Batteri e alghe potenzialmente pericolosi. All’analisi della composizione chimica i polimeri più presenti sono risultati il polietilene per il 50%, il polipropilene per il 24%, e l’11% di polistirene e polistirene espanso. Successivamente, si è passati allo screening del DNA dei vari tipi di microorganismi sviluppatisi sulle plastiche. I ricercatori hanno analizzato milioni di sequenze di DNA specifiche, relative a potenziali organismi patogeni, inclusi quelli che colpiscono i mammiferi marini. Ad esempio, sono state ricercate diverse famiglie di batteri, tra cui il genere Vibrio, nel quale alcune specie sono responsabili di malattie gastrointestinali nei pesci e organismi filtratori, nonché, nel caso di Vibrio cholerae, portatori del colera nell’uomo; Escherichia, nel quale diverse specie sono patogene; gruppi di fitoplancton dinoflagellati (alghe unicellulari) come Gonyaulax, Karenia e Pseudo-nitzschia, che possono causare fioriture algali dannose e produrre tossine in quantità tali da accumularsi nella rete trofica e avere impatti su pesci, uccelli e mammiferi marini. Gli organismi potenzialmente dannosi sono stati rinvenuti su molti campioni di plastica con concentrazioni variabili. Oltre i numeri, il dato fondamentale dimostrato dall’attività scientifica è che le comunità microbiche sviluppate sui rifiuti plastici variano da zona a zona e sono differenti da quelle che vivono libere nell’acqua marina o nelle acque dei porti o dei fiumi. I meccanismi capaci di creare queste differenze non sono ancora noti, ma i dati raccolti confermano che i rifiuti plastici rappresentano un nuovo ecosistema marino che ha la capacità di influenzare l’abbondanza delle varie specie di microorganismi.
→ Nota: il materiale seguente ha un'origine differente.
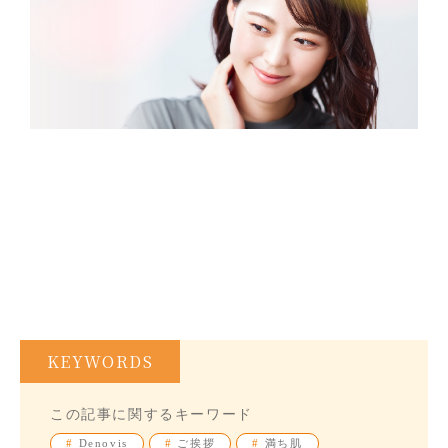
KEYWORDS
この記事に関するキーワード
#
Denovis
#
ご挨拶
#
満ち肌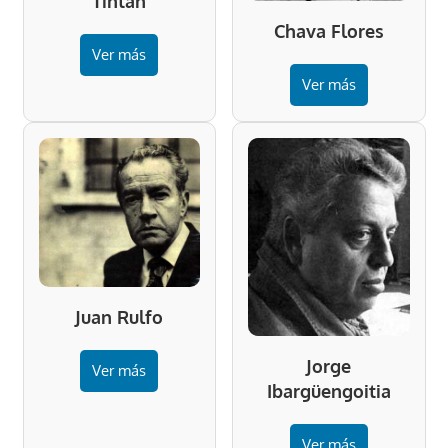
Tintan
Chava Flores
Ver más
Ver más
Juan Rulfo
Jorge
Ver más
Ibargüengoitia
Ver más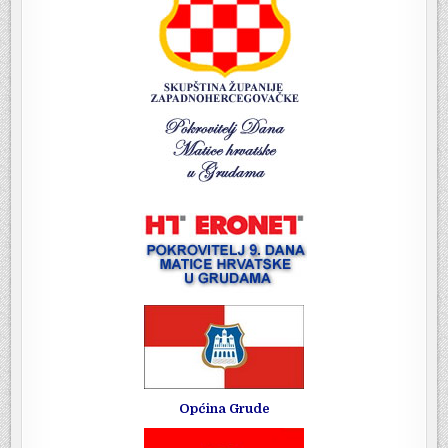
Općina Grude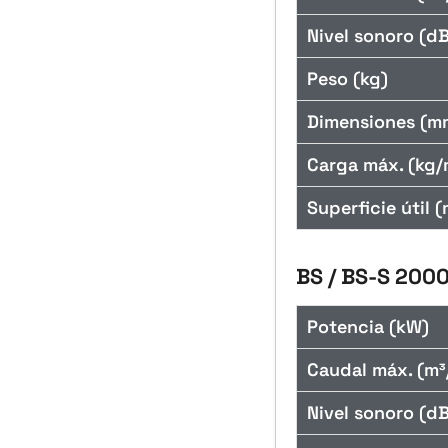
Nivel sonoro (dB
Peso (kg)
Dimensiones (m
Carga máx. (kg/
Superficie útil (
BS / BS-S 200
Potencia (kW)
Caudal máx. (m³
Nivel sonoro (dB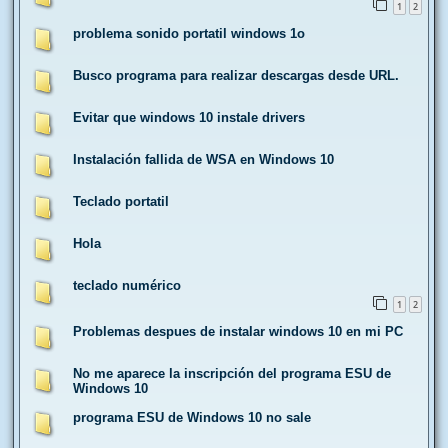
1
2
problema sonido portatil windows 1o
Busco programa para realizar descargas desde URL.
Evitar que windows 10 instale drivers
Instalación fallida de WSA en Windows 10
Teclado portatil
Hola
teclado numérico
1
2
Problemas despues de instalar windows 10 en mi PC
No me aparece la inscripción del programa ESU de
Windows 10
programa ESU de Windows 10 no sale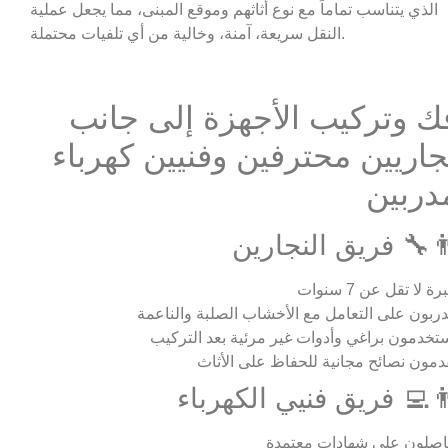
الذي يتناسب تماماً مع نوع أثاثهم وموقع المبنى، مما يجعل عملية
النقل سريعة، آمنة، وخالية من أي تلفيات محتملة.
ك وتركيب الأجهزة إلى جانب
جاريين محترفين وفنيين كهرباء
دربين
‍🔧 فريق النجارين
ة لا تقل عن 7 سنوات
ربون على التعامل مع الأخشاب الصلبة والناعمة
تخدمون براغي وأدوات غير مرئية بعد التركيب
دمون نصائح مجانية للحفاظ على الأثاث
‍💻 فريق فنيي الكهرباء
صلون على شهادات معتمدة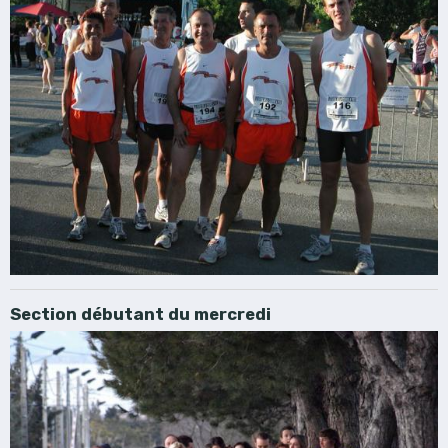
Section débutant du mercredi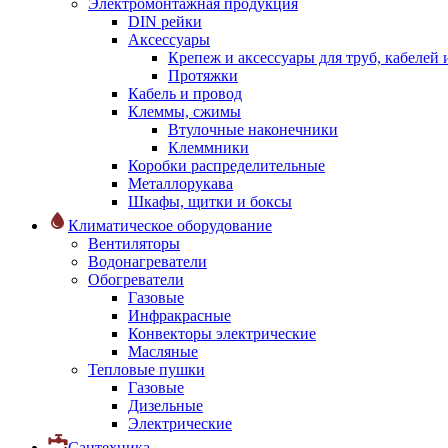
Электромонтажная продукция
DIN рейки
Аксессуары
Крепеж и аксессуары для труб, кабелей
Протяжки
Кабель и провод
Клеммы, сжимы
Втулочные наконечники
Клеммники
Коробки распределительные
Металлорукава
Шкафы, щитки и боксы
Климатическое оборудование
Вентиляторы
Водонагреватели
Обогреватели
Газовые
Инфракрасные
Конвекторы электрические
Масляные
Тепловые пушки
Газовые
Дизельные
Электрические
Сантехника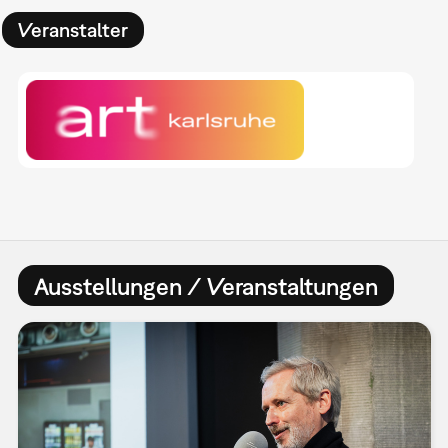
Veranstalter
Ausstellungen / Veranstaltungen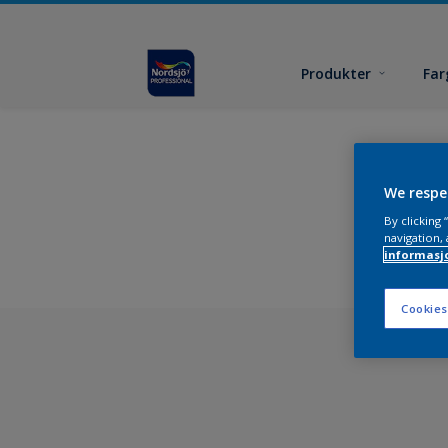
Produkter
Far
We respe
By clicking
navigation, 
informasj
Cookies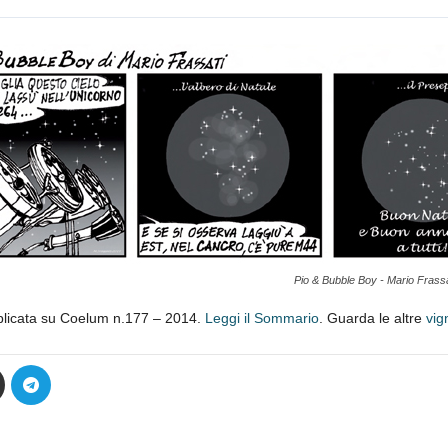
Pio & Bubble Boy - Mario Frass
blicata su Coelum n.177 – 2014.
Leggi il Sommario
. Guarda le altre
vig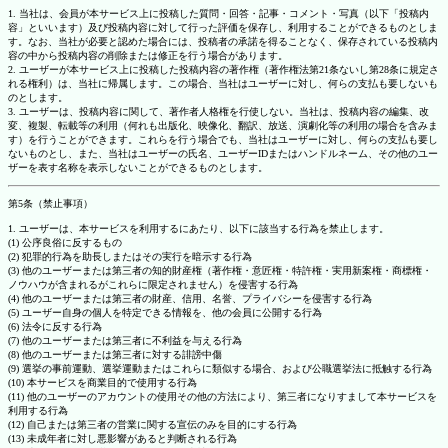
1. 当社は、会員が本サービス上に投稿した質問・回答・記事・コメント・写真（以下「投稿内
容」といいます）及び投稿内容に対して行った評価を保存し、利用することができるものとしま
す。なお、当社が必要と認めた場合には、投稿者の承諾を得ることなく、保存されている投稿内
容の中から投稿内容の削除または修正を行う場合があります。
2. ユーザーが本サービス上に投稿した投稿内容の著作権（著作権法第21条ないし第28条に規定さ
れる権利）は、当社に帰属します。この場合、当社はユーザーに対し、何らの支払も要しないも
のとします。
3. ユーザーは、投稿内容に関して、著作者人格権を行使しない。当社は、投稿内容の編集、改
変、複製、転載等の利用（何れも出版化、映像化、翻訳、放送、演劇化等の利用の場合を含みま
す）を行うことができます。これらを行う場合でも、当社はユーザーに対し、何らの支払も要し
ないものとし、また、当社はユーザーの氏名、ユーザーIDまたはハンドルネーム、その他のユー
ザーを表す名称を表示しないことができるものとします。
第5条（禁止事項）
1. ユーザーは、本サービスを利用するにあたり、以下に該当する行為を禁止します。
(1) 公序良俗に反するもの
(2) 犯罪的行為を助長しまたはその実行を暗示する行為
(3) 他のユーザーまたは第三者の知的財産権（著作権・意匠権・特許権・実用新案権・商標権・
ノウハウが含まれるがこれらに限定されません）を侵害する行為
(4) 他のユーザーまたは第三者の財産、信用、名誉、プライバシーを侵害する行為
(5) ユーザー自身の個人を特定できる情報を、他の会員に公開する行為
(6) 法令に反する行為
(7) 他のユーザーまたは第三者に不利益を与える行為
(8) 他のユーザーまたは第三者に対する誹謗中傷
(9) 選挙の事前運動、選挙運動またはこれらに類似する場合、および公職選挙法に抵触する行為
(10) 本サービスを商業目的で使用する行為
(11) 他のユーザーのアカウントの使用その他の方法により、第三者になりすまして本サービスを
利用する行為
(12) 自己または第三者の営業に関する宣伝のみを目的にする行為
(13) 未成年者に対し悪影響があると判断される行為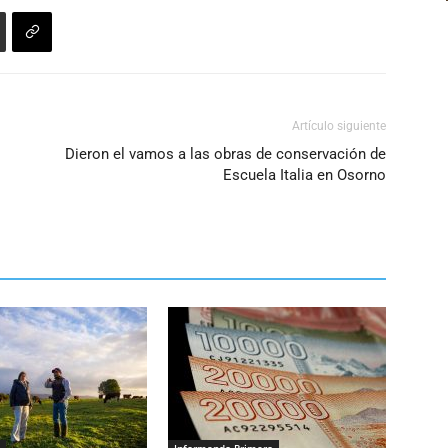
Artículo siguiente
Dieron el vamos a las obras de conservación de
Escuela Italia en Osorno
Informando Primero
Il progetto Pelagos Plastic Free non ha unicamente contenuti di ricerca scientifica, ma si sviluppa anche attraverso attività di workshop, di pulizia delle spiagge, di corsi di formazione per docenti, di firma di protocolli d’intesa e di convenzioni con enti locali, autorità e operatori del mare, come pescatori e diving center, al fine di sensibilizzare soggetti pubblici ed operatori del mare sui pericoli che il mondo marino corre.
“La cattiva gestione a monte è la principale causa della dispersione dei rifiuti in mare – ha dichiarato il Presidente di Legambiente Stefano Ciafani – per questo il progetto Pelagos Plastic Free, oltre al monitoraggio scientifico, si è concentrato sulle attività di sensibilizzazione e informazione delle amministrazioni e degli operatori del mare, senza tralasciare il coinvolgimento dei più giovani con le attività nelle scuole, per diffondere le pratiche più virtuose di gestione dei rifiuti e per limitare la diffusione e la dispersione dei rifiuti plastici, agendo sui processi di riutilizzo, riciclo e corretto smaltimento. In attesa che il nostro Paese recepisca la direttiva sulle plastiche monouso, pubblicata a giugno 2019, alzando l’asticella con obiettivi e target di riduzione ancora più ambiziosi, e che il Parlamento approvi il disegno di legge Salvamare per permettere ai pescatori di fare gli spazzini dei fondali marini, possiamo impegnarci anche singolarmente: sindaci, scuole, singoli operatori, ognuno di noi può fare qualcosa per cambiare il proprio stile di vita anche diminuendo la produzione dei rifiuti e la loro quantità da smaltire”.
Nell’ottica di implementare la lotta ai rifiuti plastici, in collaborazione con UCINA Confindustria Nautica e la rivista mensile “Nautica”, durante l’evento è stata presentata la bandiera “La mia barca è Plastic free” che verrà issata da tutti i diportisti che vorranno manifestare il loro impegno a ridurre l’impiego di plastica usa e getta a bordo della propria imbarcazione.